Delaware                            1-12571                 95-4467726
(State or other jurisdiction      (Commission             (IRS Employer
of incorporation)                 File Number)            Identification No.)

                   6929 Hayvenhurst Avenue, Van Nuys, CA      91406
               (Address of principal executive offices)     (Zip code)

                                 (818) 906-7777
              (Registrant's telephone number, including area code)

                                       N/A
          (Former name or former address, if changed since last report)
<PAGE>

Item 5. Other Events.

      On November 18, 1997, the Board of Directors of the Company declared the
payment of a dividend to its shareholders in the form of a warrant to purchase
Common Stock of the Company.

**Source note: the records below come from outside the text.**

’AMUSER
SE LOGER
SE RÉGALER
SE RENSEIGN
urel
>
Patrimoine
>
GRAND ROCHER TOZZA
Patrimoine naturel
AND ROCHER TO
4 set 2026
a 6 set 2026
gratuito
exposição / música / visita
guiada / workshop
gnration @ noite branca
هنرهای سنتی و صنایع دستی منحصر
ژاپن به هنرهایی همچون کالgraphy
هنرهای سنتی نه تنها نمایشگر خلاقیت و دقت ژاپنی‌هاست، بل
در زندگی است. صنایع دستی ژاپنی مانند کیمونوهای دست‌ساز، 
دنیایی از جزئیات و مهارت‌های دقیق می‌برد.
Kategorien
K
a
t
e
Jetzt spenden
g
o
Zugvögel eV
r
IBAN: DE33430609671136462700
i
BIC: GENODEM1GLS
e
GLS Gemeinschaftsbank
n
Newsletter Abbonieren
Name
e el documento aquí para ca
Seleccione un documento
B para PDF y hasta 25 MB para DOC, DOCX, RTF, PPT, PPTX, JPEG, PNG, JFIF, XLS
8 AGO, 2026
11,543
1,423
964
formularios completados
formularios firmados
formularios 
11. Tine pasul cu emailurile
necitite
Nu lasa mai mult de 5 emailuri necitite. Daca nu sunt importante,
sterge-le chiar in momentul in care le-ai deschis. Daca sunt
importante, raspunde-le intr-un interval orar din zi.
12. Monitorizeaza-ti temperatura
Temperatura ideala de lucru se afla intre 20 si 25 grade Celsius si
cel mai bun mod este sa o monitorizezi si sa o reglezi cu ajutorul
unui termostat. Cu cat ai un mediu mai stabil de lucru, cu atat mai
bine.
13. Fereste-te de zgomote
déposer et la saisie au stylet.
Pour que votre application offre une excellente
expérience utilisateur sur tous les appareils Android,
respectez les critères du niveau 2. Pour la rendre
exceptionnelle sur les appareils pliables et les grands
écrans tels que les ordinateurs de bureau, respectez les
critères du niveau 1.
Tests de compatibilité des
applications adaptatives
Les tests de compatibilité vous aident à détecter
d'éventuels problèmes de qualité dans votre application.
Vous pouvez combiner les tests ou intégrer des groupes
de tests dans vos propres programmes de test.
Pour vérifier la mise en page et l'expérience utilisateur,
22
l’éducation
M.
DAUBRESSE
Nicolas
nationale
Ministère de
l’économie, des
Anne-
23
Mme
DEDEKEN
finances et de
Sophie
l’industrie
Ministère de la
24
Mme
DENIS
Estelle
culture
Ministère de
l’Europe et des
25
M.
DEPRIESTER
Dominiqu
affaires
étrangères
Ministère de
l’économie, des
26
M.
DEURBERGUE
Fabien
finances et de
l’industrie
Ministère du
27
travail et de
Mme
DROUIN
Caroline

Record owners of Common stock as of December 10,
1997, shall be entitled to one warrant for every two shares of Common Stock
held. No fractional warrants shall be issuable in connection with the payment of
the dividend.

      Each warrant will entitle the holder to purchase one share of Common Stock
at a price of $4.00 per share for a three year period, subject to adjustment in
certain circumstances. The warrants shall be redeemable by the Company, upon
notice of not less than 30 days, at a price of $.10 per warrant in the event the
closing bid quotation of the Common Stock on all 20 of the trading days ending
on the third day prior to the day on which the Company gives notice has been at
least $7.00 per share; provided however that no such right of redemption or
exercise shall exist prior to the time that such shares of Common Stock
underlying the warrants have been registered under the Securities Act of 1933,
as amended. The Company intends to make an application for warrants to be listed
and traded on the Nasdaq SmallCap Market.

      Ben Neman, Chairman, Chief Executive Officer and President has agreed to
waive his rights to receive dividends on the shares of Common Stock held by him.